Today’s macro highlights:
Pound collapses as Brexit turmoil continues
Sterling faced a bruising session yesterday with mounting concern over Theresa May’s prospects as Prime Minister weighing heavily on the currency. The government won another key vote over Brexit by a narrow majority - and only with the support of opposition MPs - leading GBP/USD to its biggest one day fall in almost three months, despite UK unemployment readings coming in as expected and a rather mixed bag of production readings being seen from the US. Without doubt, it’s the political risk - rather than any economic data - that is driving sentiment right now.
The UK inflation reading at 9.30am BST today has the ability to provide some clear direction over the Bank of England’s thinking when it comes to an interest rate hike next month, although the risk seems to be weighted very much on the downside here. The mounting threat of a leadership challenge in the Conservative party seems set to continue casting a shadow over GBP’s fortunes, so even if the prospect of higher borrowing costs does edge up, it seems unlikely that Sterling will find much support.
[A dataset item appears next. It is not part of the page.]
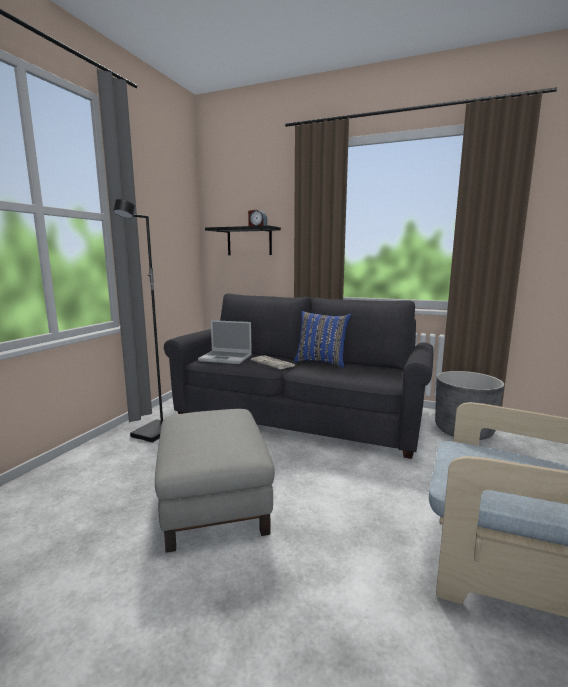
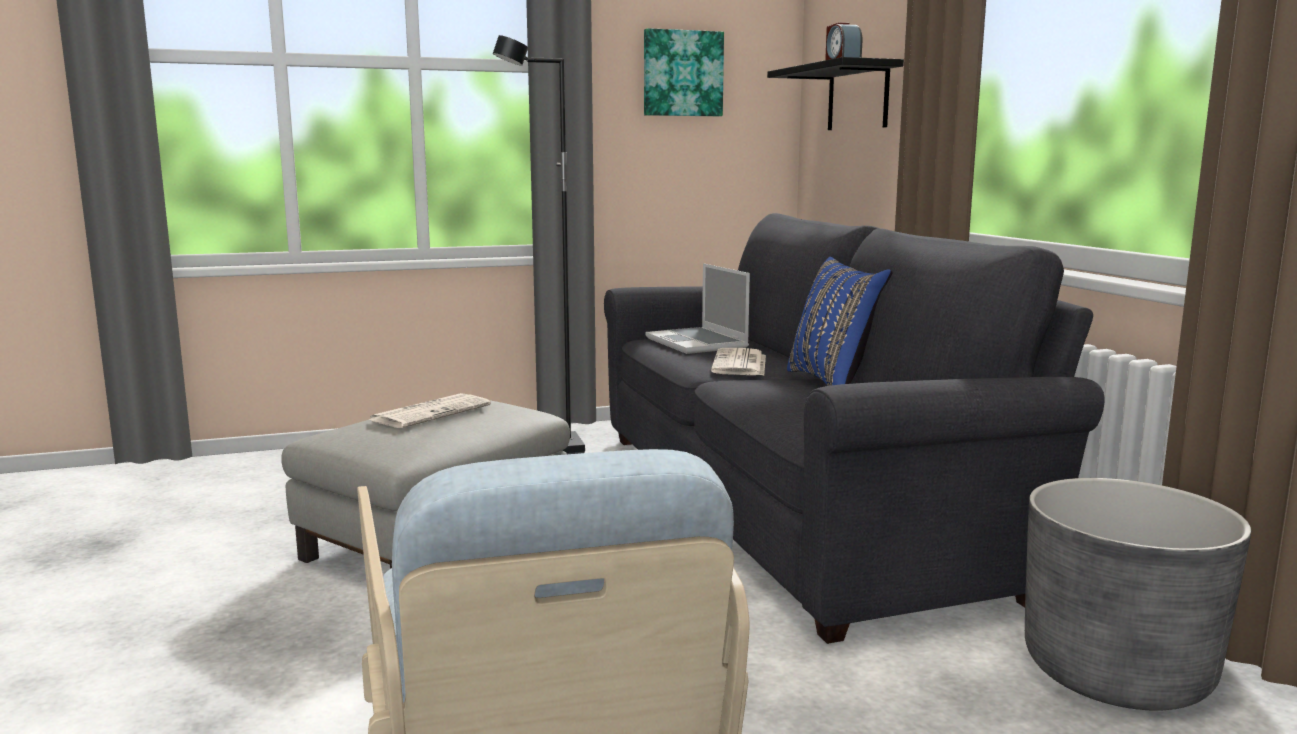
camera: 50 degrees right, 0 degrees up
(164, 225) = (682, 73): none -> picture
(206, 427) = (431, 412): none -> newspaper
10am BST sees the release of the latest Eurozone inflation reading, but there’s some concern that the month-on-month figure could dip into negative territory. Anything that looks as if it might draw out the timeline for the ECB’s QE tapering will knock the common currency, especially against the US dollar. The pair fell yesterday on read across from concern over the UK’s fortunes, but further downside could still be seen.
The Federal Reserve's Beige Book is due for release at 7pm BST tonight and this can provide some important forward-looking insight into the health of the US economy. Recently we’ve seen the Fed paint an upbeat picture of the country’s economic prospects - something which was reiterated with the Fed Chief’s address to lawmakers yesterday - so there’s no real expectation that we’ll find any disappointment in this evening’s reading. However, given the disarray in the UK, and the drag this is providing for the Euro, it would likely take a significant shortfall to see the dollar come under any meaningful pressure.
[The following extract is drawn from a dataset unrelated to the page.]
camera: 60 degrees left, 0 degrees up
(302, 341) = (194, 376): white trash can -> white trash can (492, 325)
The pair lost one and a quarter cents during yesterday’s session, the biggest one day decline since the start of May. We now have the meaningful prospect of a breakdown to fresh lows for the year and the idea of a leadership challenge for the UK government - something that increasingly looks like “when” not “if” has the potential to drive the Pound lower still.
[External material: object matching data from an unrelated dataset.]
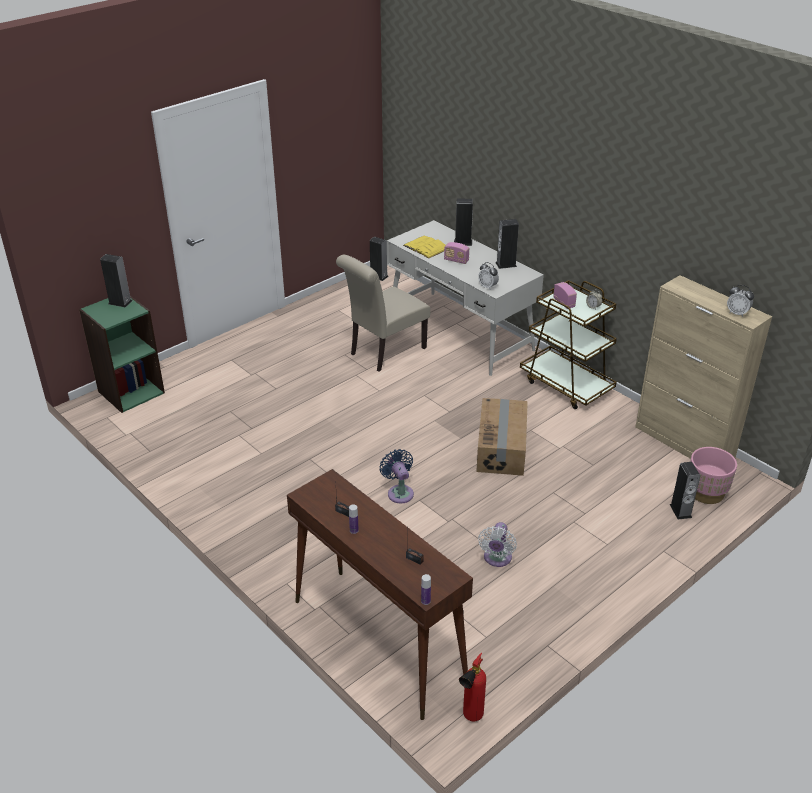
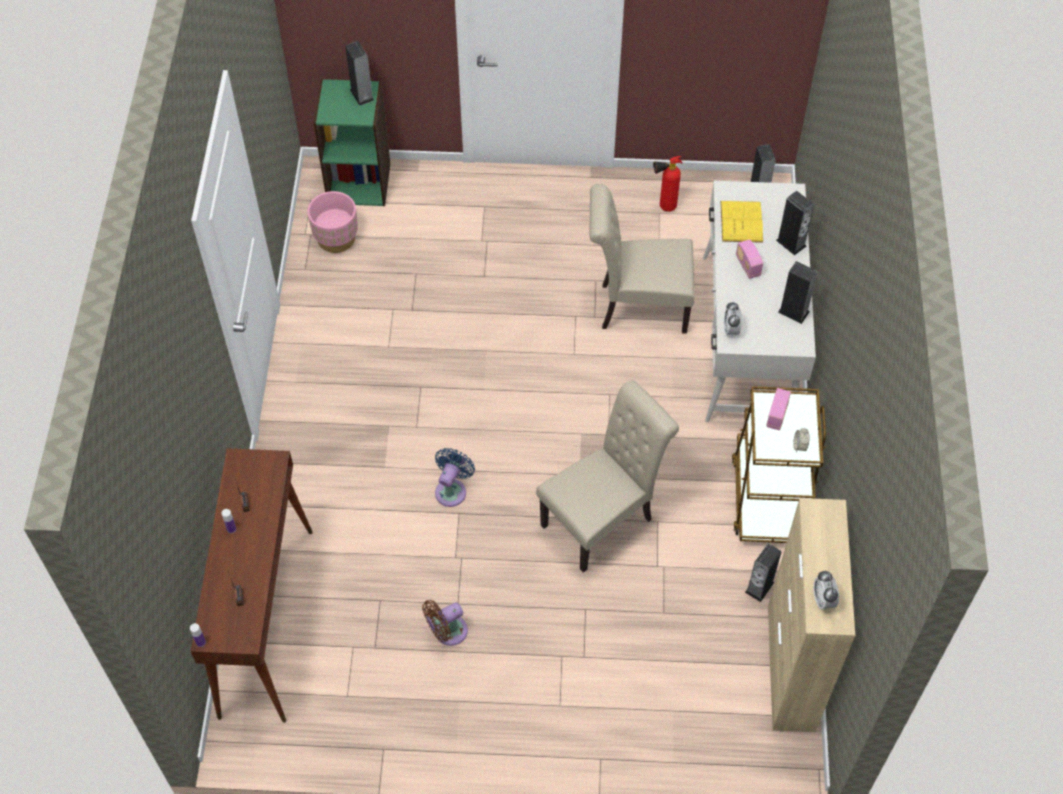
camera: 45 degrees right, 20 degrees up
(470, 718) = (251, 751): fire extinguisher -> fire extinguisher (663, 207)
(497, 559) = (447, 632): white fan -> brown fan
(502, 448) = (603, 519): cardboard box -> beige chair
(680, 511) = (676, 735): speaker -> speaker (759, 587)
(706, 492) = (731, 739): pink planter -> pink planter (336, 238)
The pair has reversed recent gains and downside pressures may well prevail in the short term, unless we see something spectacular in terms of the Eurozone inflation print today. There are however still plenty of hurdles to jump in terms of the ECB being in a position to tighten monetary policy, so any gains could prove short lived.
We’ve seen an incredibly quiet overnight session after the pair tested fresh four and a half month lows on Tuesday. As noted, even the prospect of a Bank of England rate hike seems insufficient to lift Sterling’s fortunes and GBP/EUR is very much establishing a bearish trend.